NUSA TENGGARA BARAT — Kepala Disdikbud Provinsi Lampung, Thomas Amirico, menegaskan tidak ada surat edaran dari dinas yang mengondisikan siswa untuk hadir dalam penyambutan Presiden di Jalan Raden Intan, Bandar Lampung, Rabu (10/6/2026). "Tidak ada instruksi resmi maupun pengerahan siswa untuk menyambut Pak Presiden," ujarnya saat dikonfirmasi, Selasa (9/6/2026).
Viral di media sosial sebuah pesan berantai dari grup sekolah yang meminta wali murid mengantar anak-anak mereka ke halaman Bank BRI Pusat pukul 08.00 WIB. Dalam pesan tersebut, siswa diwajibkan mengenakan seragam batik dan membawa bendera Merah Putih. Seorang wali murid, Nila, membenarkan menerima informasi itu. "Katanya anak-anak disuruh diantar ke depan BRI Pusat untuk menyambut Presiden jam 08.00 pagi," katanya.
Thomas menjelaskan, informasi soal kunjungan Presiden memang sudah diketahui masyarakat luas, termasuk kalangan guru. Namun pihaknya tidak mengarahkan sekolah untuk memobilisasi siswa. "Kalau memang nanti ada antusiasme siswa dan masyarakat untuk bertemu serta menyambut Pak Presiden, tentu kami mempersilakan," kata Thomas. Ia menekankan bahwa kehadiran siswa harus bersifat sukarela, bukan karena perintah sekolah.

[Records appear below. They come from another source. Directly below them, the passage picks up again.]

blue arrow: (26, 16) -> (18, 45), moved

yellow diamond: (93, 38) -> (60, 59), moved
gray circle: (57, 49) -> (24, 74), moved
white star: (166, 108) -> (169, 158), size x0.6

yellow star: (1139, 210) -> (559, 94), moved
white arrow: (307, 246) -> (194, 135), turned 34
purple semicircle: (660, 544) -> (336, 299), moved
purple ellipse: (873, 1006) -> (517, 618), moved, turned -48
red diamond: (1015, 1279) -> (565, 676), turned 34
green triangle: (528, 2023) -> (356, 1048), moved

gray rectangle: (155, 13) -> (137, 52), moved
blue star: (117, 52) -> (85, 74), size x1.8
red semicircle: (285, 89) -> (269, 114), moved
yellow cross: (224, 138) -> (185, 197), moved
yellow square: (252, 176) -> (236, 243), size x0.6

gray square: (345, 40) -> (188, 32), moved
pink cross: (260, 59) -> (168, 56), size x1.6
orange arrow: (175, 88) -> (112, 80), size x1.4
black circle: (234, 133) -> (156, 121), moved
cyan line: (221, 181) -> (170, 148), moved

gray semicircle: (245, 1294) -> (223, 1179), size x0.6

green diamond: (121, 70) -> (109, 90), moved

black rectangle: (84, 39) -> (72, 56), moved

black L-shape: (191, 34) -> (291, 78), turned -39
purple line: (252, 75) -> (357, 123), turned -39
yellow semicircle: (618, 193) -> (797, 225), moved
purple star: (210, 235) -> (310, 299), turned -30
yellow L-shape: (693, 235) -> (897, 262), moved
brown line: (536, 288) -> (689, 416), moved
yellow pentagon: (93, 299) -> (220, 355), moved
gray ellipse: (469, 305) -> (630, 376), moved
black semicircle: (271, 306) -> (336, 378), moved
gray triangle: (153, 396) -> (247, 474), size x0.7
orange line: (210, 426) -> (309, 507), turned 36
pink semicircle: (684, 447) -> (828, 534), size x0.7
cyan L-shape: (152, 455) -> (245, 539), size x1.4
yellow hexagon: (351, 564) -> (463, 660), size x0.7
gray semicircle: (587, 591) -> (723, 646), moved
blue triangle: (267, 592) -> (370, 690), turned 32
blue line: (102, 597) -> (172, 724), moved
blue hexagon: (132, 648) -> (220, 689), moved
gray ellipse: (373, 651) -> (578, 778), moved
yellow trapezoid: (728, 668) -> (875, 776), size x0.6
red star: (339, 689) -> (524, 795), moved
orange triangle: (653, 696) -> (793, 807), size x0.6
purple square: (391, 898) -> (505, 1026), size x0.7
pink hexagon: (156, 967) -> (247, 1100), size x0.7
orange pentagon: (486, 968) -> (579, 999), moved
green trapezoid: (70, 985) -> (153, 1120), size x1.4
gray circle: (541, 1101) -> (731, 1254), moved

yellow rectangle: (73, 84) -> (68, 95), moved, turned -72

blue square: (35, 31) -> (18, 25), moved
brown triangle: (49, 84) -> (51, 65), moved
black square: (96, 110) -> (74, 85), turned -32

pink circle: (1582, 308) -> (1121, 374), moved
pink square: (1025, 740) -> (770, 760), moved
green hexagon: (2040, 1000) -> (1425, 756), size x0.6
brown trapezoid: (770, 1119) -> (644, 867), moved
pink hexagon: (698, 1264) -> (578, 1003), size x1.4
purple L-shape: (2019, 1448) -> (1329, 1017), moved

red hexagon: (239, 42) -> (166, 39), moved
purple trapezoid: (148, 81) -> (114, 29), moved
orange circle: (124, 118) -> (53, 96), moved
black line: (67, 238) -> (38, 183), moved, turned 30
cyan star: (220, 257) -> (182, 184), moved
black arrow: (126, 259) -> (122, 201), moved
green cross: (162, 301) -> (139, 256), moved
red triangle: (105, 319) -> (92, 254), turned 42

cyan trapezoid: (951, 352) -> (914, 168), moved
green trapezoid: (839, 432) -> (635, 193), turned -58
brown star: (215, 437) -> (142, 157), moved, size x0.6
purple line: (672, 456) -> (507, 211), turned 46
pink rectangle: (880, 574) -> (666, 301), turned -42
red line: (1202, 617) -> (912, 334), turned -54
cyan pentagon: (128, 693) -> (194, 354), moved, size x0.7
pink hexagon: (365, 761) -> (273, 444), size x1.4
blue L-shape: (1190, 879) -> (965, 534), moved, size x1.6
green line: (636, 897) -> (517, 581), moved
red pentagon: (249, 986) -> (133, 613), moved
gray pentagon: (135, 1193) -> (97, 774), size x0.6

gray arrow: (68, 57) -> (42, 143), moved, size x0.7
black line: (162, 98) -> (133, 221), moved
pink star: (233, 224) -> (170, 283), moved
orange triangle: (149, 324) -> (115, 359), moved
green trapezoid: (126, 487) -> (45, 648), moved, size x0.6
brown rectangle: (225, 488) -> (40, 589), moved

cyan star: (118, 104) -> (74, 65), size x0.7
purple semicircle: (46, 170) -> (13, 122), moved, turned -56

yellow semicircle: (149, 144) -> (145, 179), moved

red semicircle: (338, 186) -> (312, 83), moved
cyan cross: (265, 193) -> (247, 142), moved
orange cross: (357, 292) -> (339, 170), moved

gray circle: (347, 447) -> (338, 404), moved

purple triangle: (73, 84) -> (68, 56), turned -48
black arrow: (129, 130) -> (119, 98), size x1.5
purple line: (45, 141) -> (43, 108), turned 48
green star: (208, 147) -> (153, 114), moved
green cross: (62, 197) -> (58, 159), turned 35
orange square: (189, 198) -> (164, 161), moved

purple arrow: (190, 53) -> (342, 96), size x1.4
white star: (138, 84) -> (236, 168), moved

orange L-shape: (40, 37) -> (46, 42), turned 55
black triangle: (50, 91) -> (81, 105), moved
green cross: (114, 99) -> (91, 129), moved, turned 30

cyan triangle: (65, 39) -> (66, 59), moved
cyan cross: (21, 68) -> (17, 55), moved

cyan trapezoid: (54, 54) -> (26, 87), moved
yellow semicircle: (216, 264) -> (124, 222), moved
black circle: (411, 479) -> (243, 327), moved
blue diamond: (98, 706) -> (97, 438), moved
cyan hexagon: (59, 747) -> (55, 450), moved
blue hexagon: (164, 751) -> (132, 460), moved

Meski mempersilakan, Thomas mengingatkan agar penyambutan dilakukan tertib dan tidak membahayakan anak-anak. "Tidak boleh berdesak-desakan, tidak boleh panas-panasan. Kehadiran presiden tentu dapat disambut dengan baik, tetapi tidak boleh mengoordinir atau mengondisikan siswa untuk penyambutan," tegasnya. Ia meminta agar tidak ada pengondisian dari pihak sekolah yang membuat siswa merasa terpaksa hadir.
Persoalan pengerahan siswa untuk menyambut pejabat negara bukan kali pertama terjadi. Di sejumlah daerah, praktik serupa kerap menuai kritik karena dianggap mengganggu jam belajar dan membebani orang tua. Dalam kasus ini, Disdik Lampung berusaha menjauhkan diri dari tuduhan mobilisasi dengan menekankan prinsip sukarela. "Intinya natural saja, alami saja. Yang ingin bertemu silakan, tetapi harus ditata dengan rapi dan tidak berdesak-desakan karena nanti bisa mengganggu kenyamanan masyarakat sekitar. Kasihan juga anak-anaknya," pungkas Thomas.
Hingga berita ini diturunkan, belum ada konfirmasi dari pihak Istana Kepresidenan maupun sekolah yang disebut dalam surat edaran viral mengenai teknis pengamanan dan koordinasi penyambutan di lokasi.